As mentioned earlier, an additional posterior fixation is unavoidable since the removal of the body of the axis completely disconnects the spine. This is also supported by a biomechanical study, where additional posterior stabilisation improved stability of transoral atlantoaxial plating [7]. The authors’ method of choice for a posterior fixation is polyaxial screws and rods. However, the extent of the posterior fixation can be reduced in comparison to previously described methods. In contrast to formerly known methods of anterior support, a stable connection is provided between the atlas and the anterior construct. There are four screws in the atlas with the anterior and posterior lateral mass screws. Anterior support is provided by the wings of the implant supporting the lateral masses. As a consequence, an occipitocervical fixation is unnecessary; the motion of C0–C1 segment can be preserved. It also allows a more moderate approach to the rest of the subaxial spine, as the posterior fixation can caudally end at the first available unaffected subaxial vertebra.

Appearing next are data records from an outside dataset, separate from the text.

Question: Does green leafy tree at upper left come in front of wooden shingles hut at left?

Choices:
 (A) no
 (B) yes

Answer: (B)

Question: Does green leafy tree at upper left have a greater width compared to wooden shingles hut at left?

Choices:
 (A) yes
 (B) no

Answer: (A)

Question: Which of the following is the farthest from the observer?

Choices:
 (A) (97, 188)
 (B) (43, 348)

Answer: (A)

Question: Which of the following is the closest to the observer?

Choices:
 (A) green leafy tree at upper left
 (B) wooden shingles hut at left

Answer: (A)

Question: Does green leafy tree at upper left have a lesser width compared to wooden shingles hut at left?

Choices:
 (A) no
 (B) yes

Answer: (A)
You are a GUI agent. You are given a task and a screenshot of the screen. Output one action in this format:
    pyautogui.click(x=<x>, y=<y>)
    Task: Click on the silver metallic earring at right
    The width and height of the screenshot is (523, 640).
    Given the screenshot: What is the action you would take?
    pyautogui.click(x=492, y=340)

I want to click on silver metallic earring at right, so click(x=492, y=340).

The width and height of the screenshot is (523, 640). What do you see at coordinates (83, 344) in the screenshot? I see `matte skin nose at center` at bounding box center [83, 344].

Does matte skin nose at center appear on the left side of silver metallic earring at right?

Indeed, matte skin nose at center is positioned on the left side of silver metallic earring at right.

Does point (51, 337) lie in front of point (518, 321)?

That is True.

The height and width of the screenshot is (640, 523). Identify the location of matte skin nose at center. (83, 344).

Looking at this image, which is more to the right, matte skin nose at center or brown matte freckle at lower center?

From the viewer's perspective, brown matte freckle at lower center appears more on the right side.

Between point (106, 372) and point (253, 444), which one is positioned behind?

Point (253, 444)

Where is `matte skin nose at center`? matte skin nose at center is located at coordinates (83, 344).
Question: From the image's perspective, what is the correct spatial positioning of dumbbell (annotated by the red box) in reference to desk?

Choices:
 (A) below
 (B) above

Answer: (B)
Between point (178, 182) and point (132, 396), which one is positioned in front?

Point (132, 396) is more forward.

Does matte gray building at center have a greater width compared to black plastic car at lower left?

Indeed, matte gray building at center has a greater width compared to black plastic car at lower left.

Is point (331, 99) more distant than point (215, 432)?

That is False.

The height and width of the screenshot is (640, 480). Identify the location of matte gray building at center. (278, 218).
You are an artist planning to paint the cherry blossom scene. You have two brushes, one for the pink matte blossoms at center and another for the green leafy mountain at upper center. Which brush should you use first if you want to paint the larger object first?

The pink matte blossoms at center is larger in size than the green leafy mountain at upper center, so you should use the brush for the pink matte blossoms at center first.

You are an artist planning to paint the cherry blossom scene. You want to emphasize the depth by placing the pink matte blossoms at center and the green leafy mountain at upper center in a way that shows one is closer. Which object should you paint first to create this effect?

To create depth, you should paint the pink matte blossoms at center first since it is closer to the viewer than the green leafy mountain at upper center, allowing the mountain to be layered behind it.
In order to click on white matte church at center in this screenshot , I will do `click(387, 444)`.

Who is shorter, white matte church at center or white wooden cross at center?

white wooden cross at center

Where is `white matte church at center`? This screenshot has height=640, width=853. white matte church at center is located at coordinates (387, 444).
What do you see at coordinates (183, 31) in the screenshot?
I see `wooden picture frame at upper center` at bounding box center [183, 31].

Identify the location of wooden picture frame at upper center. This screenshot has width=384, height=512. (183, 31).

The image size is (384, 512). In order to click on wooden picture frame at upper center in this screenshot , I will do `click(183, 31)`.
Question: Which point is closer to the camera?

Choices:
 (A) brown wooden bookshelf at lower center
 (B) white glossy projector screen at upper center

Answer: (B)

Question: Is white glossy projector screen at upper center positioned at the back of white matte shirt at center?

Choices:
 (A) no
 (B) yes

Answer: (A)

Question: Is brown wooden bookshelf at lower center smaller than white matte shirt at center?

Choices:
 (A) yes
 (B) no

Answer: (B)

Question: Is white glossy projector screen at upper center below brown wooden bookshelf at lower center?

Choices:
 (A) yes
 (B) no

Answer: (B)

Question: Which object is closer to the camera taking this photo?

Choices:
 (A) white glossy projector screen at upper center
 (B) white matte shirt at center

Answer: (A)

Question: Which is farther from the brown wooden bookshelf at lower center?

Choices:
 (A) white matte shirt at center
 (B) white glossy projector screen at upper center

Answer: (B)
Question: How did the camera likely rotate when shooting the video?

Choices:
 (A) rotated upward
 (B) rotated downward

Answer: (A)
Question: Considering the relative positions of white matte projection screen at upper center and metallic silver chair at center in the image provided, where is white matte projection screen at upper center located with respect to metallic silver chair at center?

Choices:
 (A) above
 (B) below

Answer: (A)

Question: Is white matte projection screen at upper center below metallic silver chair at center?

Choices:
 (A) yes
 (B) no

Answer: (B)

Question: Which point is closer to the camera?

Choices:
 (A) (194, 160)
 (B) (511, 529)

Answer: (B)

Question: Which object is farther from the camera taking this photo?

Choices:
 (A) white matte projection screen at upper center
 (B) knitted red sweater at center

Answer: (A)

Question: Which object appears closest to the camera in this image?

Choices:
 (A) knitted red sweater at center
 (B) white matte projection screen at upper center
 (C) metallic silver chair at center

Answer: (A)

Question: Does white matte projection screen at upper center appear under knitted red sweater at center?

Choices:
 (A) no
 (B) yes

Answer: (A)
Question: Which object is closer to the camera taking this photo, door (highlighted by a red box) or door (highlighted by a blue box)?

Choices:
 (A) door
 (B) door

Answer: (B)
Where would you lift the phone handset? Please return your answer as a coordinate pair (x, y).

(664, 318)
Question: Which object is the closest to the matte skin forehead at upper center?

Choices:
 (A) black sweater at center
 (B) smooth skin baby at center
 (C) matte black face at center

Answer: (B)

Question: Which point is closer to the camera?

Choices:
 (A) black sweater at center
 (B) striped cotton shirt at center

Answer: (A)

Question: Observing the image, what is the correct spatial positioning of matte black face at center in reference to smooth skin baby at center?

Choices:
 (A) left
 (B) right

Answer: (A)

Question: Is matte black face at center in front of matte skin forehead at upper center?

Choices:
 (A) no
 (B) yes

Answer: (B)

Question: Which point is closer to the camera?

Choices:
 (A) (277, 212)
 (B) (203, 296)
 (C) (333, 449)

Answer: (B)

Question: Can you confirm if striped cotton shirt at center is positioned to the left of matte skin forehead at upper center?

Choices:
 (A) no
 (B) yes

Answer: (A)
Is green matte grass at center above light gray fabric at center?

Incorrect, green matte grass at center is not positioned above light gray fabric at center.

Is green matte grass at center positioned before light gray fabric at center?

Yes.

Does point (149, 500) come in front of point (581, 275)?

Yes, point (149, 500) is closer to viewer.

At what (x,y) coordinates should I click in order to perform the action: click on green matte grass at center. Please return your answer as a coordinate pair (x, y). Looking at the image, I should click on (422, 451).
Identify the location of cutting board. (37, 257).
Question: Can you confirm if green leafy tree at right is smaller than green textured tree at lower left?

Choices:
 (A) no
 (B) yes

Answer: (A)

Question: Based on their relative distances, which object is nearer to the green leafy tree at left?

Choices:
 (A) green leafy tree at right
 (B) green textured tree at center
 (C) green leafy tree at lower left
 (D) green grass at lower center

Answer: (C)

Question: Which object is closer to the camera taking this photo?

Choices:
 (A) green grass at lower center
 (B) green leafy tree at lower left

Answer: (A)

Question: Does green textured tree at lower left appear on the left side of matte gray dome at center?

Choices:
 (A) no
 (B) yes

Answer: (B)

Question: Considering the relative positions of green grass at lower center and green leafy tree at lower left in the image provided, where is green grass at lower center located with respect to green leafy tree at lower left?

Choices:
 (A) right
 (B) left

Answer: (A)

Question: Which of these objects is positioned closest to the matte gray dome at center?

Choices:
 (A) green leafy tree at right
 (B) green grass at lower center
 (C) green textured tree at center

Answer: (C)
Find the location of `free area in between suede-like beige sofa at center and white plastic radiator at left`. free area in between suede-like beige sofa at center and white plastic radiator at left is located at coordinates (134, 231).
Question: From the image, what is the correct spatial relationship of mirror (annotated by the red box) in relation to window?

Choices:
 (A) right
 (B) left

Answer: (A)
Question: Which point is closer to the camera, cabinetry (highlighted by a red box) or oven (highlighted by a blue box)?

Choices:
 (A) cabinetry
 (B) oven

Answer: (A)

The combined anterior C2 prosthesis and posterior screw–rod construct achieves immediate stability. The safe reconstruction allows a more radical approach to pathologies affecting the axis. Thus the generally accepted concepts in spine surgery can be applied in cases of destruction of the axis vertebra. This might result in improved clinical outcome, longer survival, and higher rate of curative surgical interventions.

The decreased extent of fixation preserves unaffected motion segments. Furthermore, the use of an external orthosis is not necessary. All these improve the quality of life.

To the authors’ knowledge, there has been no previously published description of total axis removal without immobilizing the C0–1 segment to date.

Initial results with the C2 prosthesis proved to be excellent and without hardware failure [5].

Conclusions

The new prosthesis was constructed to replace the second cervical vertebra. This is the first implant which allows complete removal of C2 while preserving C0–C1 motion. The combined anterior C2 prosthesis and posterior screw–rod construct achieves immediate stability, obviating the need for an external orthosis and allowing for early mobilisation.

The new implant allows a more radical surgical approach to spinal pathologies involving the axis vertebra. The implant can also be applied in a clinical setting, where the pathological process exceeds the confines of the axis in the caudal direction and destroys subaxial vertebrae. The C2 prosthesis allows the application of concepts generally accepted in other areas of spine surgery.

The benefit of this new fixation method is currently being investigated in a clinical study with 10-year follow-up at the time of writing.